Table 1 The time taken (in seconds) for each method to compute \(M=17 \times 10{,}000\) probability values for \(Q_N\) with \(N=100\), and the relative speed to HBE

The four algorithms (SW, HBE, WF and LPB) and the normal approximation were written in R, while Imhof’s method and Farebrother’s are implemented in C++ in the R package CompQuadForm (Lafaye de Micheaux 2011). Note that the implementation in C++, a compiled language, may explain why Imhof’s method is faster than LPB4. The speed test was done on an Apple iMac with an Intel Core i5 (3.2 GHz) processor (4 cores) and 8 GB of RAM.

7 Conclusion

While Imhof’s method is essentially exact, it is not suitable for a streaming data scenario, where it is necessary for algorithms to (a) not store all the coefficients of \(Q_N\), and (b) have efficient computation. In such situations, moment-matching methods such as the four described in Sect. 3 may be very useful.

Choosing between these methods is not a simple matter of choosing the most accurate. One also needs to consider the speed of computation, and, to a lesser extent, the ease of implementation. While Figs. 1 and 2 show the Lindsay–Pilla–Basak method to be extremely accurate, it is also significantly slower to compute (see Table 1) and laborious to implement (Sect. 3.5). If it is not necessary to have four decimal places of accuracy, other methods could be used.

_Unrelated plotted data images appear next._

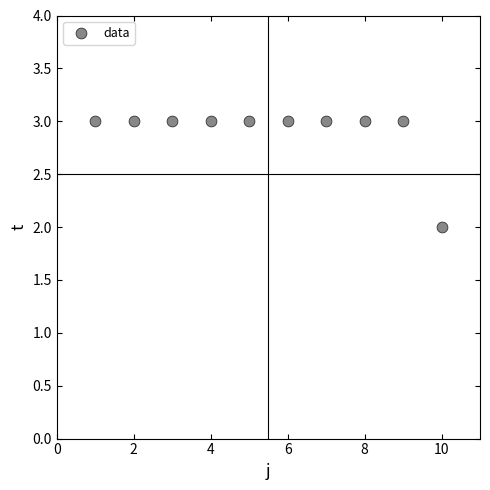

What is the range of X values (max minus min)?

9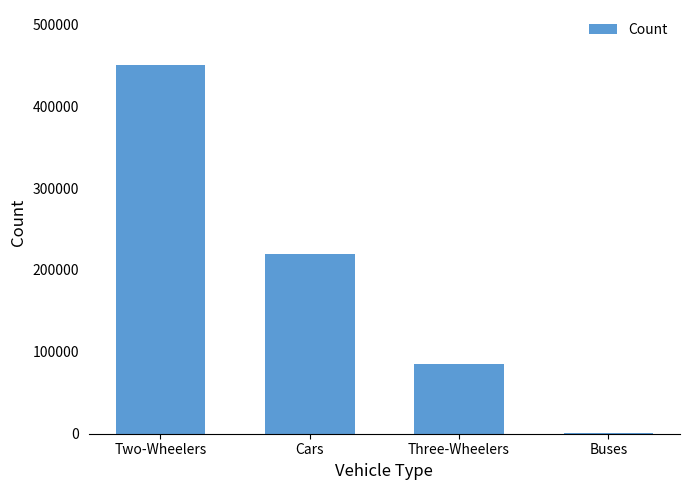

What is the sum of all values?

756200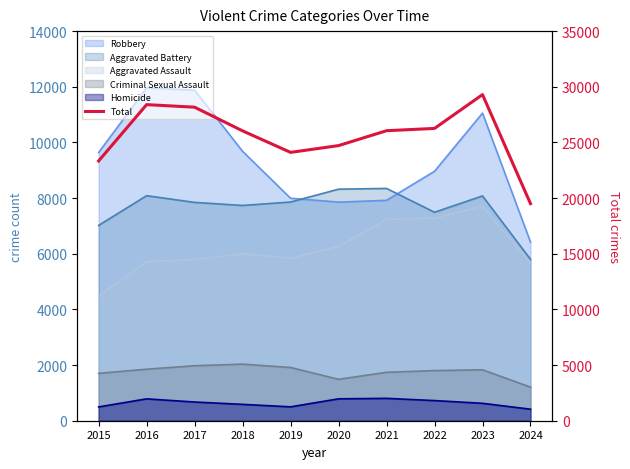

What is the value of the 2nd point from the left?

28396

Of the remaining three methods, the Hall–Buckley–Eagleson method is perhaps the best alternative. It is one decimal place more accurate in the tails than the Satterthwaite–Welch method, yet is only marginally slower (see Sect. 6.1 and Table 1), and is essentially as accurate as the Wood F method, without needing to worry about degenerate cases (see Sects. 6.1 and 3.4). For this reason, the Hall–Buckley–Eagleson method is recommended for most practitioners.

This recommendation is based on the observation, revealed by Figs. 1 and 2 and not previously described in the literature, that the accuracy of the four moment-matching methods generally increases as the number of terms N increases.

However, as described in Sect. 6.1 and shown in the supplementary material, for very small probability values, either the Wood F or the Lindsay–Pilla–Basak method should be used.

Furthermore, Sect. 5 provides a new statistical framework for evaluating the accuracy of an approximate method for computing \(F_{R_N}\), the cdf of a weighted sum of random variables \(R_N\) (for any distribution).